← Retour

La Chauve-Souris

16px
100%

LIVRE VII
L’ADIEU A NOCTU

I

Adieu Noctu !

O frêle chose soyeuse et long-voilée, qui sembles porter d’avance le deuil de ta race au delà du deuil de toi-même, c’est ici que je dois te dire adieu, pour cette saison. Ici, c’est encore et toujours mes Landes, et le beau presbytère campagnard où m’accueillit, il y a quelques jours, un grand poète trop modeste, ami entre les amis.

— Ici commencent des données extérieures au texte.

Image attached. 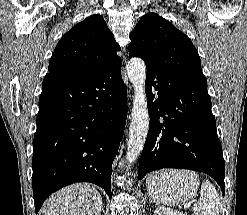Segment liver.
Here are the masks:
<instances>
[{
  "label": "liver",
  "instance_id": "6515ba94",
  "mask_svg": "<svg viewBox=\"0 0 247 215\" xmlns=\"http://www.w3.org/2000/svg\"><path fill=\"white\" fill-rule=\"evenodd\" d=\"M103 201L96 188L77 183L56 192L43 207V215H100Z\"/></svg>",
  "mask_w": 247,
  "mask_h": 215
}]
</instances>
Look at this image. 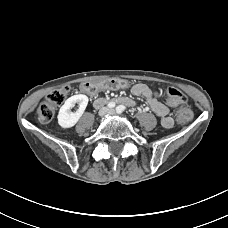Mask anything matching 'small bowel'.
Segmentation results:
<instances>
[{
	"label": "small bowel",
	"instance_id": "obj_1",
	"mask_svg": "<svg viewBox=\"0 0 228 228\" xmlns=\"http://www.w3.org/2000/svg\"><path fill=\"white\" fill-rule=\"evenodd\" d=\"M128 87V84L122 80H105L99 84H84L81 89L85 93H94L97 90L108 89H123ZM131 92L135 96H141L146 99L148 105L160 119L162 127L169 129L174 125L173 118L169 115V106L158 99V94L149 86L138 83L131 87Z\"/></svg>",
	"mask_w": 228,
	"mask_h": 228
}]
</instances>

Où pouvais-je mieux me désassocier des pensers et des sentiments parfois très lourds que la connaissance de ton sort m’a fait subir, durant que je tentais de raconter telles circonstances de ta vie, vue de mes yeux enfantins ou virils ?

Plus d’un an, déjà, que j’ai commencé d’écrire ton histoire ! Qu’en sera-t-il ? Que saura-t-elle indiquer, en fait de connaissance d’eux-mêmes, aux hommes, — et surtout à ceux des hommes qui, plus riches de loisirs et de science que je ne le suis, relèveront mes omissions et peut-être mes erreurs ?… Je ne crois pas m’être trompé sur ton compte, mais je suis sûr d’avoir oublié bien des choses, et d’en avoir rejeté de parti pris d’autres, sur lesquelles j’étais mal fixé moi-même, ou qui eussent risqué de passer, dans le monde des instituteurs de sagesse, pour de la fantaisie, de la poésie, de la légende, du roman.

Et pourtant…

Mais cet adieu n’est pas éternel, si quelque vie encore m’est prêtée, parce que j’ai la sincère persuasion que toi-même et les autres bêtes avez de précieux renseignements à m’apprendre, à nous apprendre.


Voici un soir si beau que je sens ma plume inégale à s’emparer de lui. Noctu tente ses premiers ballets aériens, précurseurs de la retraite hivernale. Et ici se présente un cas particulier que je ne saurais élucider dès à présent. Encore une omission ! Tant pis, et que ma sincérité jaillisse de ce que je viens d’écrire !

L’année 1921 a été exceptionnelle au point de vue chaleur et sécheresse. Octobre à son milieu est plus orageux et brûlant qu’août en son éclat ordinaire. Et voilà, de ce fait, mes amies ailées qui n’ont guère envie d’hiberner, ni moyen de vivre. Car, du moins dans ce pays-ci, les insectes dont elles peuvent se nourrir, plus vieux, ou plus heureusement évolués qu’elles, sont à peu près tous morts, tranquillement, — ou meurent. Le soir bleuit le pré devant lequel j’achève ce livre, en face d’un clocher et du ciel. Les oiseaux se sont à peine tus que Noctu, Raton-volant et Roussette circulent fiévreusement, à la poursuite des très rares proies dont la conquête est une vertu. Dans la génération à venir, dans celle qui sera capable de se réveiller au printemps prochain, de produire ou de naître, quelle hécatombe ! Que de manquants et de manquantes à l’appel, quand reviendra la saison où Aphrodite ressuscitera Adonis, parmi ceux et celles qui, ce soir, regagneront les fissures des vieux murs ou les trous des vieux arbres voisins, le ventre à peu près vide, en se demandant peut-être pour quel crime elles sont ainsi torturées ?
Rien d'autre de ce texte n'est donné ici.